Jakoś wymieniłeś trzy państwa, w której w różnym stopniu praktykowano małżeństwo ołtarza i tronu. Nie trzeba mówić, kto na tym związku gorzej wyszedł. Polska jest inna, gdyż u nas przez 44 lata Kościół był prześladowany. Dlatego w latach 90-tych pozycja moralna Kościoła w PL była inna niż teraz po latach działalności pewnego zakonnika, biznesmena i polityka.
Tzw. objawienia Katarzyny były "fałszywe", a przynajmniej w dużej części zostały mocno przeredagowane przez niejakiego Brentano, który je spisywał. Ustaliła to kościelna komisja, dlatego te tzw. objawienia zostały wyraźnie wyłączone z procesu beatyfikacji.
I proszę, nie zaczynaj następnego zdania od "Ale przecież Mel Gibson...", tylko dowiedz się, jak to z tym ustalaniem było.
Zastanawiałem się, jak w zadowalający sposób odpowiedzieć na ten zarzut. Mam nawet jakąś rozbudowaną wersję w szkicach, nie jestem do końca z niej zadowolony. Więc tu odniosę się skrótowo. Twoje nastawienie, że autorzy Biblii tworzyli tylko takie alegoryczne moralitety na potrzeby ludu tworzy parę problem, postaram się je nadmienić:
a) Takie nastawienie nie różni się zbytnio od nastawienia ateistycznego do Biblii
b) Takie nastawienie nie różni się zbytnio od mojego nastawienia do mitologii greckiej, bajek braci Grimm czy twórczości Tolkiena*.
c) Takie nastawienie ignoruje problem, od jakiego punktu zaczynamy traktować historyczność Biblii "na serio". Dla osoby wierzącej ta kwestia może mieć różne rozwiązania, ale nigdy nie jest nieważna.

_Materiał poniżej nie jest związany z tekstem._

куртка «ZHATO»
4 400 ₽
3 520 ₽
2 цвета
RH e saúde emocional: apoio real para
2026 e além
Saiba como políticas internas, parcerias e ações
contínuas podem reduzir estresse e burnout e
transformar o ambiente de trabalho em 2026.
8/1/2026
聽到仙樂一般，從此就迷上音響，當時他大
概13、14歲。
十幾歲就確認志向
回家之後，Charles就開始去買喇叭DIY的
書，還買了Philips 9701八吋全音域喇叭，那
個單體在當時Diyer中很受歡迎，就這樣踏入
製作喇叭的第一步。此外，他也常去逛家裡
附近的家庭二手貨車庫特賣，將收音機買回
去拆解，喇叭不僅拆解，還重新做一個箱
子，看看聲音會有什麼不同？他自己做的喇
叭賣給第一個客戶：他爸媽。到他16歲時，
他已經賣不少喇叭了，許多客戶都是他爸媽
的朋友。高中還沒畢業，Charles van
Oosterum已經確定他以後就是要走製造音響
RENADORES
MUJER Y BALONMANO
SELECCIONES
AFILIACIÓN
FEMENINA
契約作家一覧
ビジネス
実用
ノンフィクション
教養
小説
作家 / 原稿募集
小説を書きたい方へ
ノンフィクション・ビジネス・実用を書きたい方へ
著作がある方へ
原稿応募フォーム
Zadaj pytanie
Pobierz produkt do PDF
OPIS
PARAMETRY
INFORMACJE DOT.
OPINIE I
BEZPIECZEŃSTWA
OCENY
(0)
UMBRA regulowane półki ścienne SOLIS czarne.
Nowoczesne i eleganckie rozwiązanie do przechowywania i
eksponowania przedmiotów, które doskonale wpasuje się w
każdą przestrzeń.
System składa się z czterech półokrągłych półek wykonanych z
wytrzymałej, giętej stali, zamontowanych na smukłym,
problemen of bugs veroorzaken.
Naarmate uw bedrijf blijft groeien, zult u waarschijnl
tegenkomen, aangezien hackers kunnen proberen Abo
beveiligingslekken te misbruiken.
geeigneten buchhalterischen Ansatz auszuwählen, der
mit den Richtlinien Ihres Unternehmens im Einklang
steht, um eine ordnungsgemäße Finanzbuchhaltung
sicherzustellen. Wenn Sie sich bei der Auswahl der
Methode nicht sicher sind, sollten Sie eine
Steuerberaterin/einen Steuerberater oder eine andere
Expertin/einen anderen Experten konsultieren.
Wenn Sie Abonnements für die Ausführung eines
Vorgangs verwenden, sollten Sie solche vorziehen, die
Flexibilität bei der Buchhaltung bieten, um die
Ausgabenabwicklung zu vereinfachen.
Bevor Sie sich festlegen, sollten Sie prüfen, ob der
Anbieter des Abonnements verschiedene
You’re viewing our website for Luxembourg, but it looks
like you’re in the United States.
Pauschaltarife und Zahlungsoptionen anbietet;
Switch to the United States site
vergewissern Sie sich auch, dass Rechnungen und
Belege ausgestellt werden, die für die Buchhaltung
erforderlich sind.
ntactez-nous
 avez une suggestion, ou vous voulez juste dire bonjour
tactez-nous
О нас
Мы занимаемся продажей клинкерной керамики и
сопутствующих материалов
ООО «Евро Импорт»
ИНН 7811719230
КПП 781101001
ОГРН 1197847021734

d) Takie nastawienie ignoruje, że te konkretne opisy mają wpływ na postępowanie wiernych.
Mógłbym teraz pisać uzasadnienia do wszystkich tych punktów. W tym momencie skoncentruję się tylko na a): dla Ciebie taka postawa jest "normalna i naturalna", ale Ty nie wierzysz. Więc masz inne kryteria oceny. Być może przypadliby Ci do gustu unitarianie uniwersalistyczni, oni mniej więcej taką postawę reprezentują, ale to taki margines (liczebnie i doktrynalnie) chrześcijaństwa, że nie można ich uznać za reprezentację nawet jakiegoś większego nurtu (samych Świadków Jehowy jest ok. 10 razy więcej)

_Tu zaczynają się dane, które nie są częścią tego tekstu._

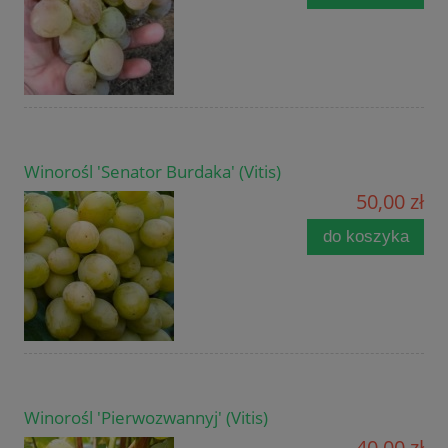
Winorośl 'Senator Burdaka' (Vitis)
50,00 zł
do koszyka
Winorośl 'Pierwozwannyj' (Vitis)
40,00 zł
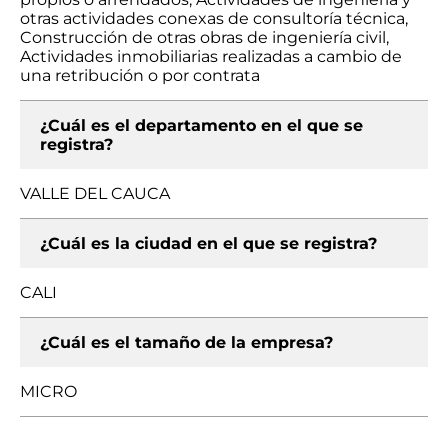
otras actividades conexas de consultoría técnica,
Construcción de otras obras de ingeniería civil,
Actividades inmobiliarias realizadas a cambio de
una retribución o por contrata
¿Cuál es el departamento en el que se
registra?
VALLE DEL CAUCA
¿Cuál es la ciudad en el que se registra?
CALI
¿Cuál es el tamaño de la empresa?
MICRO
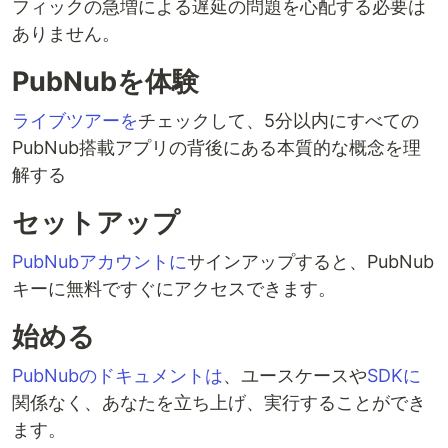
フィックの急増による遅延の問題を心配する必要は
ありません。
PubNubを体験
ライブツアーを
チェックして、5分以内にすべての
PubNub搭載アプリの背後にある本質的な概念を理
解する
セットアップ
PubNubアカウントに
サインアップすると、PubNub
キーに無料ですぐにアクセスできます。
始める
PubNubのドキュメントは
、ユースケースや
SDKに
関係なく、あなたを立ち上げ、実行することができ
ます。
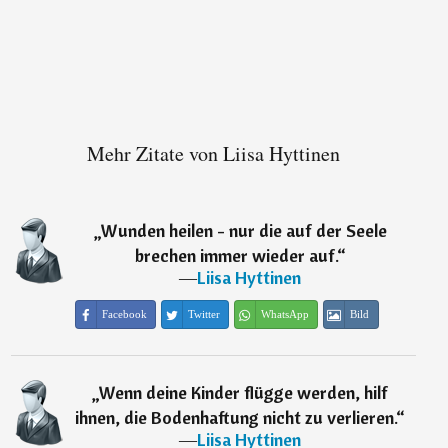
Mehr Zitate von Liisa Hyttinen
„
Wunden heilen - nur die auf der Seele
brechen immer wieder auf.
“
―
Liisa Hyttinen
Facebook
Twitter
WhatsApp
Bild
„
Wenn deine Kinder flügge werden, hilf
ihnen, die Bodenhaftung nicht zu verlieren.
“
―
Liisa Hyttinen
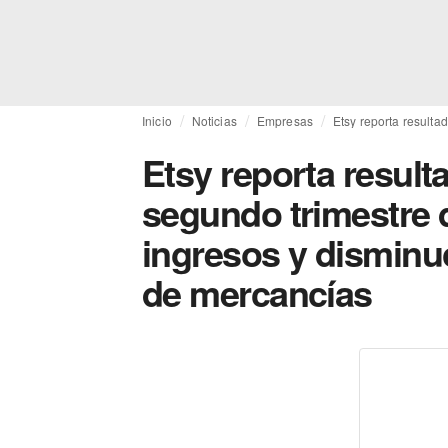
Inicio
Noticias
Empresas
Etsy reporta resulta
Etsy reporta result
segundo trimestre 
ingresos y disminuc
de mercancías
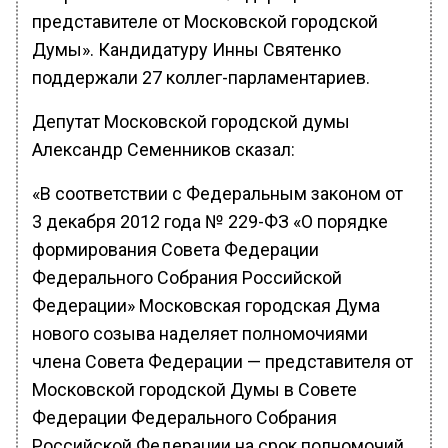
представителе от Московской городской
Думы». Кандидатуру Инны Святенко
поддержали 27 коллег-парламентариев.
Депутат Московской городской думы
Александр Семенников сказал:
«В соответствии с Федеральным законом от
3 декабря 2012 года № 229-ФЗ «О порядке
формирования Совета Федерации
Федерального Собрания Российской
Федерации» Московская городская Дума
нового созыва наделяет полномочиями
члена Совета Федерации — представителя от
Московской городской Думы в Совете
Федерации Федерального Собрания
Российской Федерации на срок полномочий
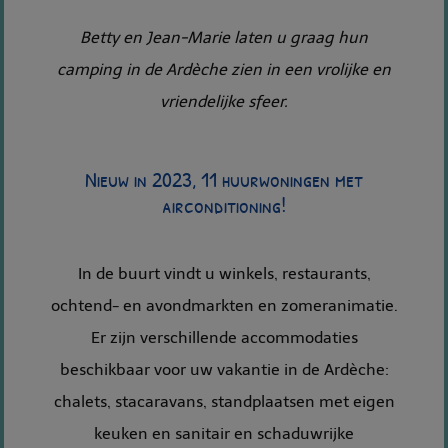
Betty en Jean-Marie laten u graag hun
camping in de Ardèche zien in een vrolijke en
vriendelijke sfeer.
Nieuw in 2023, 11 huurwoningen met
airconditioning!
In de buurt vindt u winkels, restaurants,
ochtend- en avondmarkten en zomeranimatie.
Er zijn verschillende accommodaties
beschikbaar voor uw vakantie in de Ardèche:
chalets, stacaravans, standplaatsen met eigen
keuken en sanitair en schaduwrijke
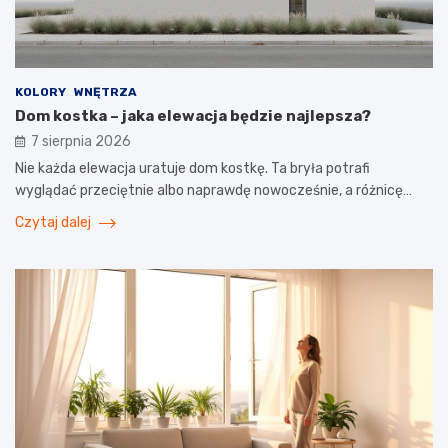
KOLORY
WNĘTRZA
Dom kostka – jaka elewacja będzie najlepsza?
7 sierpnia 2026
Nie każda elewacja uratuje dom kostkę. Ta bryła potrafi
wyglądać przeciętnie albo naprawdę nowocześnie, a różnicę…
Czytaj dalej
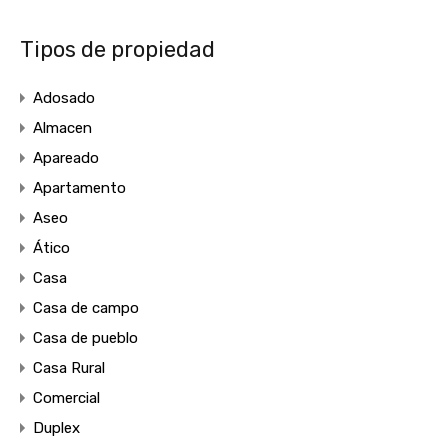
Tipos de propiedad
Adosado
Almacen
Apareado
Apartamento
Aseo
Ático
Casa
Casa de campo
Casa de pueblo
Casa Rural
Comercial
Duplex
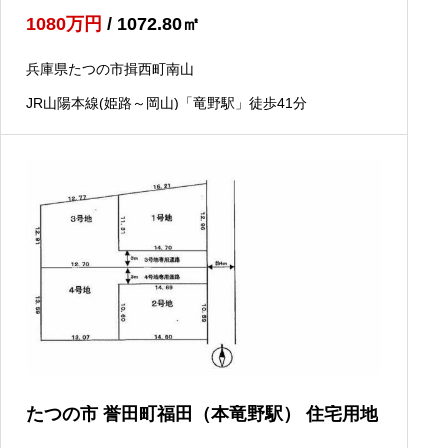
1080
万円
/ 1072.80
㎡
兵庫県たつの市揖西町南山
JR山陽本線(姫路～岡山)「竜野駅」徒歩41分
たつの市 誉田町福田（本竜野駅） 住宅用地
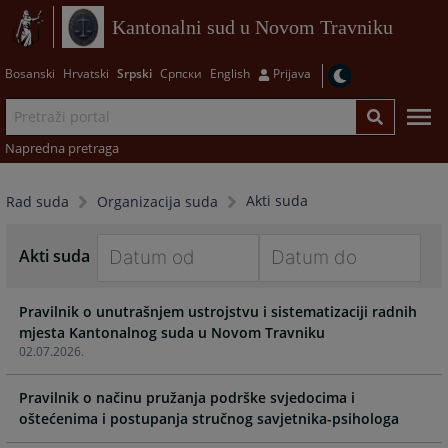
Kantonalni sud u Novom Travniku
Bosanski
Hrvatski
Srpski
Српски
English
Prijava
Napredna pretraga
Akti suda
Rad suda
Organizacija suda
Akti suda
Navigate
Navigate
Pravilnik o unutrašnjem ustrojstvu i sistematizaciji radnih
forward
forward
mjesta Kantonalnog suda u Novom Travniku
to
to
02.07.2026.
interact
interact
with
with
Pravilnik o načinu pružanja podrške svjedocima i
the
the
oštećenima i postupanja stručnog savjetnika-psihologa
calendar
calendar
and
and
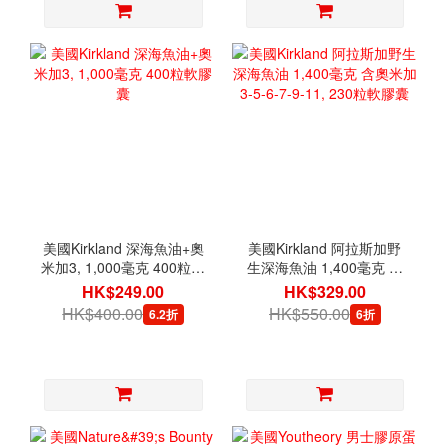
美國Kirkland 深海魚油+奧
美國Kirkland 阿拉斯加野
米加3, 1,000毫克 400粒軟
生深海魚油 1,400毫克 含
膠囊
奧米加3-5-6-7-9-11, 230
HK$249.00
HK$329.00
粒軟膠囊
HK$400.00
HK$550.00
6.2折
6折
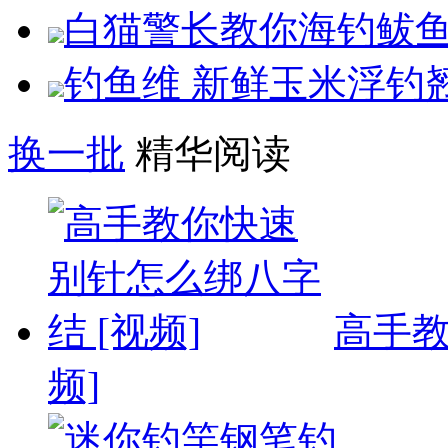
白猫警长教你海钓鲅鱼 铁
钓鱼维 新鲜玉米浮钓翘
换一批
精华阅读
高手教
频]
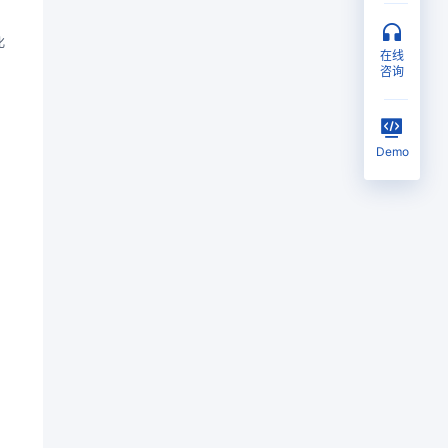
化
在线
咨询
Demo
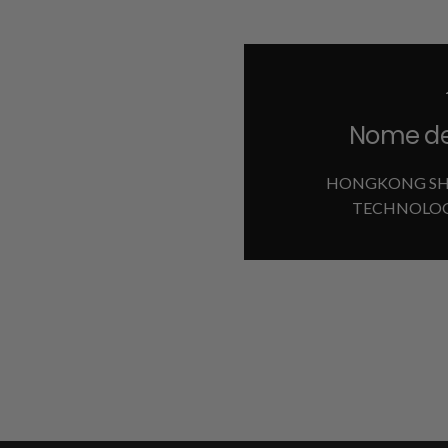
Nome del
HONGKONG SH
TECHNOLOG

*nie bez powodu Osiris, który prezentuje postawę a) używa argumentów b) w dyskusjach o Biblii.
Quinque napisał(a): Czyli niezależnie od interpretacji mamy problemy z ks. Rodzaju?
Ależ skąd, z księgą rodzaju mamy bardzo wysoką zgodność. Jeden punkt nieco "zgrzyta", ale dotyczy on Ewy, a nie naszych omawianych tu problemów. Dodatkowo jest zgodność z Ewangelią Łukasza 23:43, co przy tradycyjnej interpretacji ma więcej problemów.

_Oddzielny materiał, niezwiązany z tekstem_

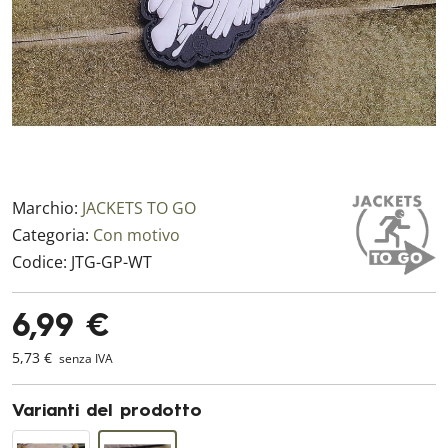
Marchio:
JACKETS TO GO
Categoria:
Con motivo
Codice:
JTG-GP-WT
6,99 €
5,73 €
senza IVA
Varianti del prodotto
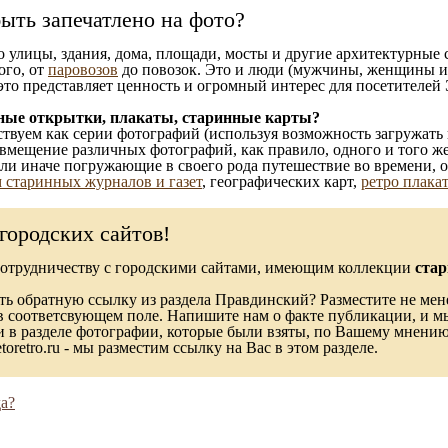
ыть запечатлено на фото?
то улицы, здания, дома, площади, мосты и другие архитектурные
ого, от
паровозов
до повозок. Это и люди (мужчины, женщины и д
это представляет ценность и огромный интерес для посетителей 
ные открытки, плакаты, старинные карты?
твуем как серии фотографий (используя возможность загружать 
вмещение различных фотографий, как правило, одного и того же
 или иначе погружающие в своего рода путешествие во времени, 
 старинных журналов и газет
, географических карт,
ретро плака
городских сайтов!
сотрудничеству с городскими сайтами, имеющим коллекции
стар
ь обратную ссылку из раздела Правдинский? Разместите не мене
в соответсвующем поле. Напишите нам о факте публикации, и м
в разделе фотографии, которые были взяты, по Вашему мнению, 
toretro.ru - мы разместим ссылку на Вас в этом разделе.
а?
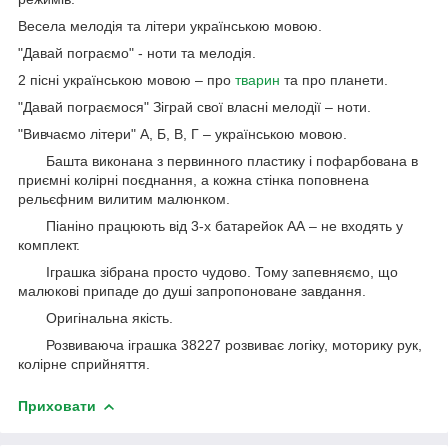
Весела мелодія та літери українською мовою.
"Давай пограємо" - ноти та мелодія.
2 пісні українською мовою – про
тварин
та про планети.
"Давай пограємося" Зіграй свої власні мелодії – ноти.
"Вивчаємо літери" А, Б, В, Г – українською мовою.
Башта виконана з первинного пластику і пофарбована в
приємні колірні поєднання, а кожна стінка поповнена
рельєфним вилитим малюнком.
Піаніно працюють від 3-х батарейок АА – не входять у
комплект.
Іграшка зібрана просто чудово. Тому запевняємо, що
малюкові припаде до душі запропоноване завдання.
Оригінальна якість.
Розвиваюча іграшка 38227 розвиває логіку, моторику рук,
колірне сприйняття.
Приховати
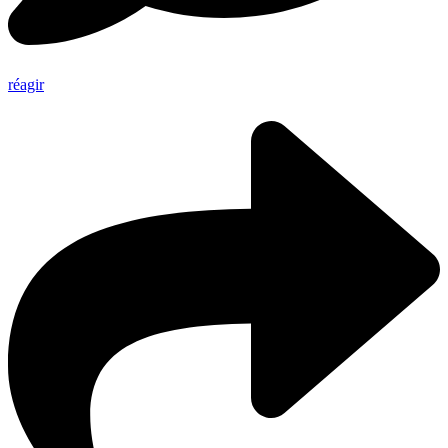
réagir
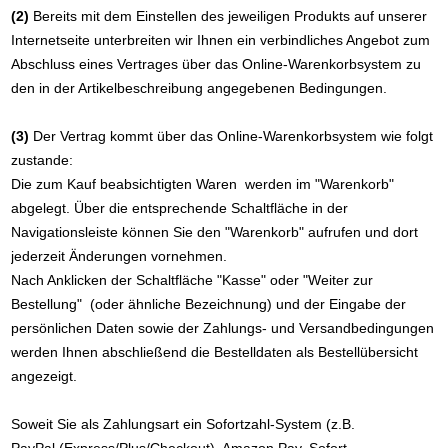
(2)
Bereits mit dem Einstellen des jeweiligen Produkts auf unserer
Internetseite unterbreiten wir Ihnen ein verbindliches Angebot zum
Abschluss eines Vertrages über das Online-Warenkorbsystem zu
den in der Artikelbeschreibung angegebenen Bedingungen.
(3)
Der Vertrag kommt über das Online-Warenkorbsystem wie folgt
zustande:
Die zum Kauf beabsichtigten Waren werden im "Warenkorb"
abgelegt. Über die entsprechende Schaltfläche in der
Navigationsleiste können Sie den "Warenkorb" aufrufen und dort
jederzeit Änderungen vornehmen.
Nach Anklicken der Schaltfläche "Kasse" oder "Weiter zur
Bestellung"
(oder ähnliche Bezeichnung)
und der Eingabe der
persönlichen Daten sowie der Zahlungs- und Versandbedingungen
werden Ihnen abschließend die Bestelldaten als Bestellübersicht
angezeigt.
Soweit Sie als Zahlungsart ein Sofortzahl-System (z.B.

Kantem jest jeden werset św. Pawła i jego tradycyjna interpretacja.
bert04 napisał(a):skąd Bóg wziął skóry zwierząt
Cytat:Mógł stworzyć. Skoro potrafił stworzyć cały świat ex nihilo...
Twoja wiara w "Boga Czarodzieja" niebezpiecznie zbliża się do punktu MJ. Od niego tylko krok, a zaczniesz twierdzić, że Bóg stworzył kości tzw. dinozaurów, coby wypróbować wiarę. Nie idź tą drogą.
bert04 napisał(a):W dzisiejszych czasach Kościół zajmuje się tylko sprawami kościelnymi
Cytat:No i do czego to doprowadziło? Np. W Portugali(kiedyś bardzo katolickiej) dopuszczalne są małżeństwa gejsotwa i lesbijstwa czy też aborcja. Albo w Hiszpani gdzie raptem ok 20 % katolików praktykuje. Tak samo w niegdyś katolickiej Irlandii. Nie wspominając o Belgii gdzie można przeprowadzić eutanazję
Jakoś wymieniłeś trzy państwa, w której w różnym stopniu praktykowano małżeństwo ołtarza i tronu. Nie trzeba mówić, kto na tym związku gorzej wyszedł. Polska jest inna, gdyż u nas przez 44 lata Kościół był prześladowany. Dlatego w latach 90-tych pozycja moralna Kościoła w PL była inna niż teraz po latach działalności pewnego zakonnika, biznesmena i polityka.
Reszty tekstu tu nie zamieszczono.